When something like this happens, the user starts to search for solutions on the internet, and needs to go to many forums and tutorials until they finally get their system to work in their language. CJK user, in particular, are treated as second class citizens by every major distribution.

Look for example, the tutorial to make your Arch Linux to work with Simplified Chinese and your Gentoo. Even our own wiki currently has (and needs) one of those. That's not the Funtoo way.

Ideally, the Funtoo user should be doing something like this:

root # epro language Chinese
root # emerge -NDauv @world
root # reboot

and voilà, they should reboot into a system fully configured and with full support for Chinese. No tutorial, no environment variables to set, it should just work.

There's a lot to be considered, discussed and thought through before we arrive at the right combination of packages, use flags, environment variables and services a simple set like that would trigger. There is also interaction with the mix-ins. For example, if the user selected KDE and not Gnome, then their IME should probably default to Fcitx, otherwise Ibus. If both were selected, or if for whatever reason they want to have 2 or more IME front-ends, then we should give them an eselect module, which would enable them to choose which IME they want to which desktop environment.

Translation

This is an activity that eventually should become its own project, coupled with a Documentation Project. Ideally this project would be based on a Git repository, where all the translation memories, glossaries, dictionaries, sorted out in separate language projects.

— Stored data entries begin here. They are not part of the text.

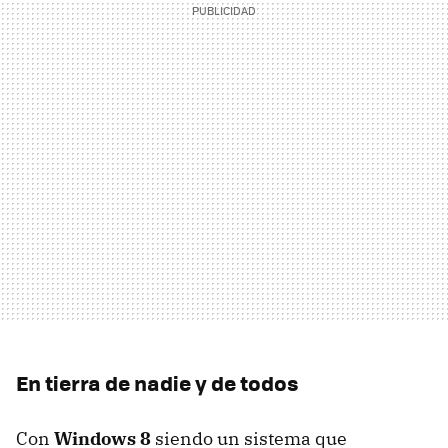
En tierra de nadie y de todos
Con
Windows 8
siendo un sistema que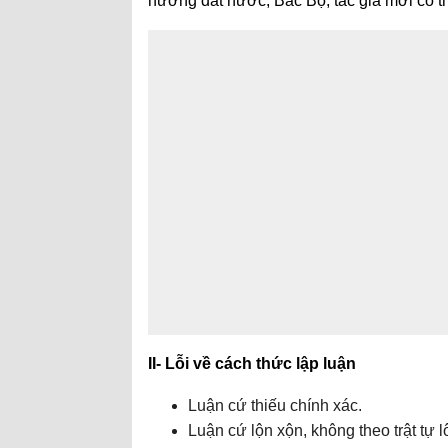
hương đất nước, Bắc Bộ, tác giả mới có th
II- Lỗi về cách thức lập luận
Luận cứ thiếu chính xác.
Luận cứ lộn xộn, không theo trật tự l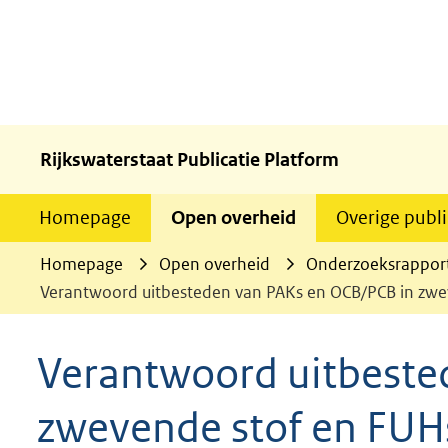
Rijkswaterstaat Publicatie Platform
Homepage
Open overheid
Overige publi
Homepage
Open overheid
Onderzoeksrappor
Verantwoord uitbesteden van PAKs en OCB/PCB in zweve
Verantwoord uitbeste
zwevende stof en FUH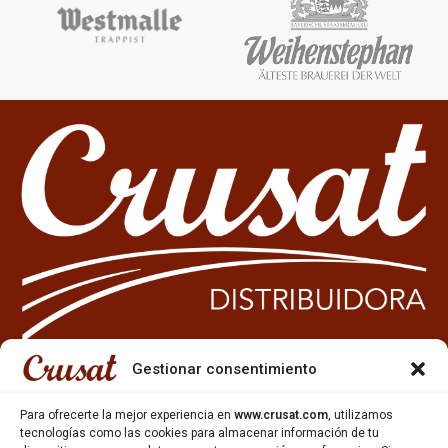
Gestionar consentimiento
933 35 49 63
Para ofrecerte la mejor experiencia en
www.crusat.com
, utilizamos
Carrer Miquel Servet 10-12,
tecnologías como las cookies para almacenar información de tu
Gavà, 08850, Barcelona.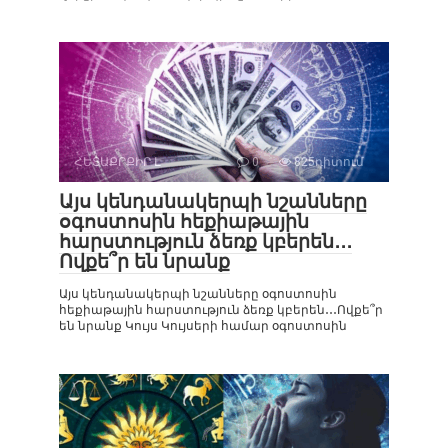
ՀԵՏԱՔՐՔԻՐ Է
0
825դիտում
Այս կենդանակերպի նշանները
օգոստոսին հեքիաթային
հարստություն ձեռք կբերեն․․․
Ովքե՞ր են նրանք
Այս կենդանակերպի նշանները օգոստոսին
հեքիաթային հարստություն ձեռք կբերեն․․․Ովքե՞ր
են նրանք Կույս Կույսերի համար օգոստոսին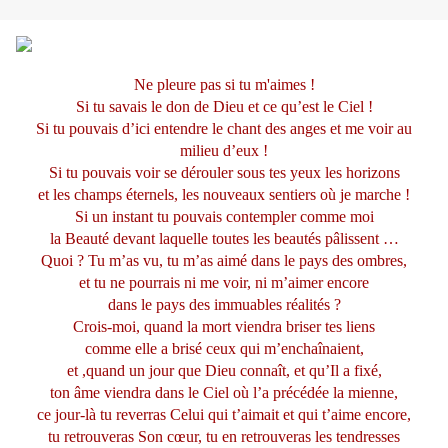
Ne pleure pas si tu m'aimes !
Si tu savais le don de Dieu et ce qu’est le Ciel !
Si tu pouvais d’ici entendre le chant des anges et me voir au
milieu d’eux !
Si tu pouvais voir se dérouler sous tes yeux les horizons
et les champs éternels, les nouveaux sentiers où je marche !
Si un instant tu pouvais contempler comme moi
la Beauté devant laquelle toutes les beautés pâlissent …
Quoi ? Tu m’as vu, tu m’as aimé dans le pays des ombres,
et tu ne pourrais ni me voir, ni m’aimer encore
dans le pays des immuables réalités ?
Crois-moi, quand la mort viendra briser tes liens
comme elle a brisé ceux qui m’enchaînaient,
et ,quand un jour que Dieu connaît, et qu’Il a fixé,
ton âme viendra dans le Ciel où l’a précédée la mienne,
ce jour-là tu reverras Celui qui t’aimait et qui t’aime encore,
tu retrouveras Son cœur, tu en retrouveras les tendresses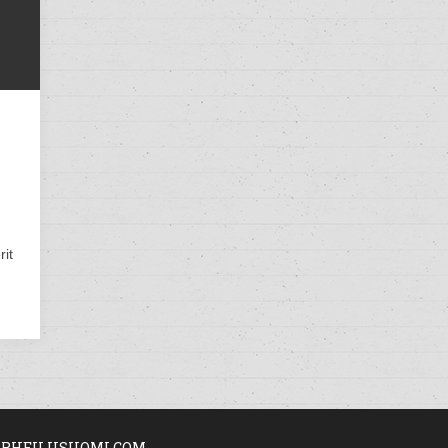
rit
RHEILUSUOMI.COM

That work needs to be done using a proper tool, which will ensure some quality assurance and consistence in the translations, as well as make it faster and easier for the translator to work.

Currently, there is no such software on Funtoo's or even on Gentoo's tree for that matter. In fact few distributions will offer any good CAT tool, while at the same time offering many different applications specialized on the translation of .po files. The best desktop opensource CAT tool is a Java based software called OmegaT, which should be coupled with another package called Okapi Filters, making it compatible with tens of different formats, including .po and even media-wiki. There are also web based solutions and even machine translation engines.